Though great by itself, since the cilantro and lime flavors scream “Mexican!” to me, I couldn’t help envisioning that this would also be great alongside some tacos or enchiladas.


(Serves 5)

3 TBS olive oil
1 onion, chopped
6 cloves garlic, minced
3-15 oz cans cannellini beans, drained and rinsed
2 limes, zested and juiced
2 cups vegetable stock
1 bunch cilantro, chopped
Salt and pepper, to taste
Optional garnishes: cilantro, lime wedges, goat cheese, crostini

Here’s our humble assembly, which in under 30 minutes will be transformed into an addictive, filling soup.

Start out by chopping the onion and mincing the garlic.

Everything is going to be pureed at the end, so there’s no need for a pretty dice.

Heat the olive oil in a large pot or Dutch oven over medium high heat, add the onion and garlic and cook for 5 minutes, until softened.

While that’s cooking away, zest both the limes.

You’re probably tired of me extolling the virtues of my microplane zester, but bear with me one more time–it’s amazing. Zesting a lime on a regular box grater = danger untold. (i.e., the skin shaved off your knuckles as the citrusy acid burns the cut). With the microplane, zesting things is safer and easier. Just remember: Safety First, Safety Always. Thus endeth my small sermon.
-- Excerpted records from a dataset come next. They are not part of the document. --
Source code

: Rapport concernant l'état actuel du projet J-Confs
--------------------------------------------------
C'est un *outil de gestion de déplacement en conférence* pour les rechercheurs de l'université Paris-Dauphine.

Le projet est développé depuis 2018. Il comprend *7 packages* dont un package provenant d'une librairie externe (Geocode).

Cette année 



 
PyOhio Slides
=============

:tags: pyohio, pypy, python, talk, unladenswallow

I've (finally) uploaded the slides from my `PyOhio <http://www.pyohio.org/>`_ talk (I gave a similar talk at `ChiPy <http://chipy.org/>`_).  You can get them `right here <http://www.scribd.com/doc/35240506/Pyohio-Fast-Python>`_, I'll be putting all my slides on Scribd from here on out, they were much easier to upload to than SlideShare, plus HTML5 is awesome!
Now, squeeze the living daylights out of those limes to extract every drop of juice.

Add the cannellini beans and lime zest to the pot . . .

. . . and cook for 2-3 more minutes, stirring occasionally.

You should have enough time at this juncture to give the cilantro a rough chop:

Set aside a little cilantro and maybe a wedge or two of lime to garnish the soup later.

And it’s back to the pot! Add the stock . . .

. . . the lime juice . . .

. . . and the cilantro.


Bring to a boil, then cover the pot and lower the heat.

Simmer for 5 minutes. During those 5 minutes, please haphazardly toss bowls, spoons and napkins on the table and call it a ‘tablescape’ as you shout “Dinner in ffffiiiiiiive!”

Using an immersion blender, blend the soup until creamy.

Now give the soup a taste . . .

. . . and season it with salt and pepper until it’s to your liking.

Serve hot!

Oh yes.

There are so many choices for garnishing this soup. Personally, I really loved the goat cheese.

You could also do crumbled crackers.

It’s just so dang good, people.

I can’t wait to personally devour the leftovers.*

*As this post was written over a week ago, the leftovers are long gone. So please don’t go looking in my fridge for them, because if you do, you will only find heartache and despair.